Overfitting: The Danger of Optimization

The critical challenge of trading system development is to avoid optimizing on random noise, which is called overfitting. By including too many optimizable parameters we will find a set of parameters that provides excellent in-sample performance but it will fail on unseen data as noise does not repeat by definition.

Our way of tackling overfitting is to set away Out of Sample data to validate our final model. We will be using the 2017 - 2018 timeframe only once, to validate our best model.

 Baseline for optimization

A baseline for optimization should contain the structure and its basic trade rules (such as entry time, exit time and max days in trade). The baseline, however, should not contain any Profit Target and Stop Loss or any optimizable parameter so we can study the trade in its purest form.

The Optimization Baseline for Boxcar looks as follows:

During the optimization process, we will be tracking the following metrics and comparing them to the baseline:

  • Trade Count
  • Alpha
  • Beta
  • Sharpe
  • CAGR %
  • Max Drawdown %
Baseline Metrics
Baseline Metrics



Optimization starts by identifying the parameters that might profoundly affect the strategy performance. In the previous article, we identified that market states and greeks are good targets for optimization.

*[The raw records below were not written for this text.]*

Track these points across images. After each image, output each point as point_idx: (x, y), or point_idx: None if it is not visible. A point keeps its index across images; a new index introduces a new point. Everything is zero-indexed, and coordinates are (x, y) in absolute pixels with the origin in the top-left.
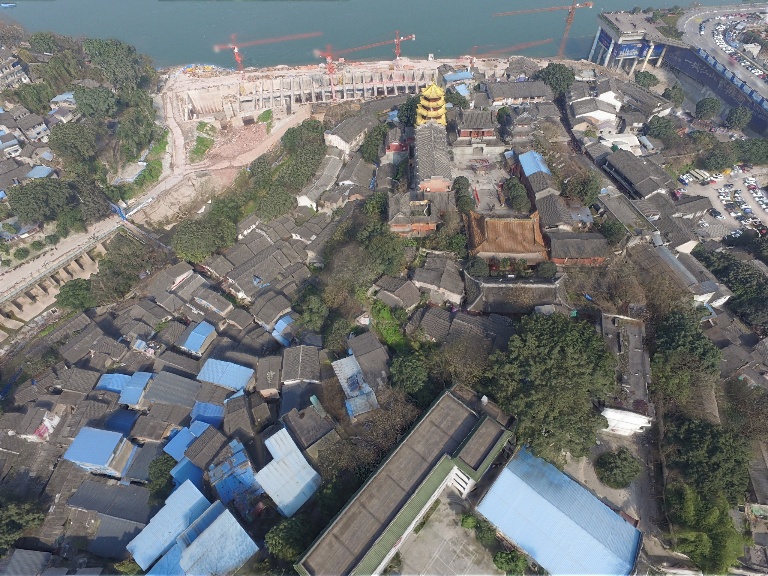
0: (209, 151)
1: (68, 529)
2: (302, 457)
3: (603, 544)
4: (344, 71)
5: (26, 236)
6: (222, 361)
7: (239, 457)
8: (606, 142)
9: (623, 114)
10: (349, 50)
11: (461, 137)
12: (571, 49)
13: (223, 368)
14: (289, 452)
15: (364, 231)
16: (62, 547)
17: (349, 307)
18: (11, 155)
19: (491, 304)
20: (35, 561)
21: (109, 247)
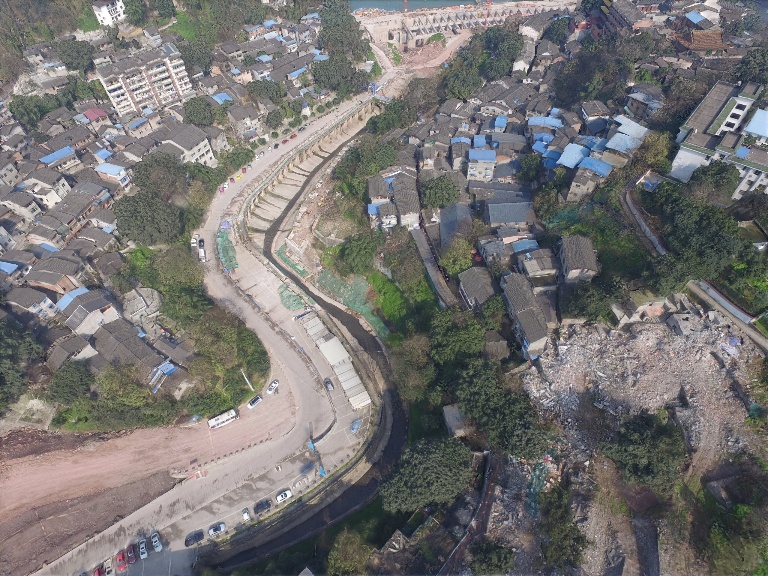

To reduce the chances of overfitting, we are not brute-forcing (i.e., not trying out all combinations) the parameter set. Instead, we are studying how the various parameters are affecting strategy performance by creating experiments where we try multiple values for the respective parameter.

Our parameters for the experiments of the Boxcar trade are:

  • IV Rank
  • Price relation to the previous day’s price (filter for up or down days)
  • Delta
  • Theta

Then we define a valid set of values for each parameter and execute the backtest by combining the baseline with each value of the given parameter. For example, for IV Rank, enter when:

  • IV Rank < 90
  • IV Rank < 80
  • IV Rank < 70
  • Initial Delta = 0
  • Initial Delta = 10
  • Initial Delta = 20

Once we obtain all the performance metrics for each run, we analyze which parameter helps to achieve better performance. If we find that specific parameters are helping our strategy to perform better, we blend them and validate that the combined parameter set works better together than any of the individual parameters alone.

IV Rank Filter

IV Rank (Implied Volatility Rank, sometimes also referred to as IVR) is an options trading metric that identifies the implied volatility compared to the IV history of the last 365 days. It’s measured on a scale of 0 to 100, where options with a higher IV Rank are more expensive.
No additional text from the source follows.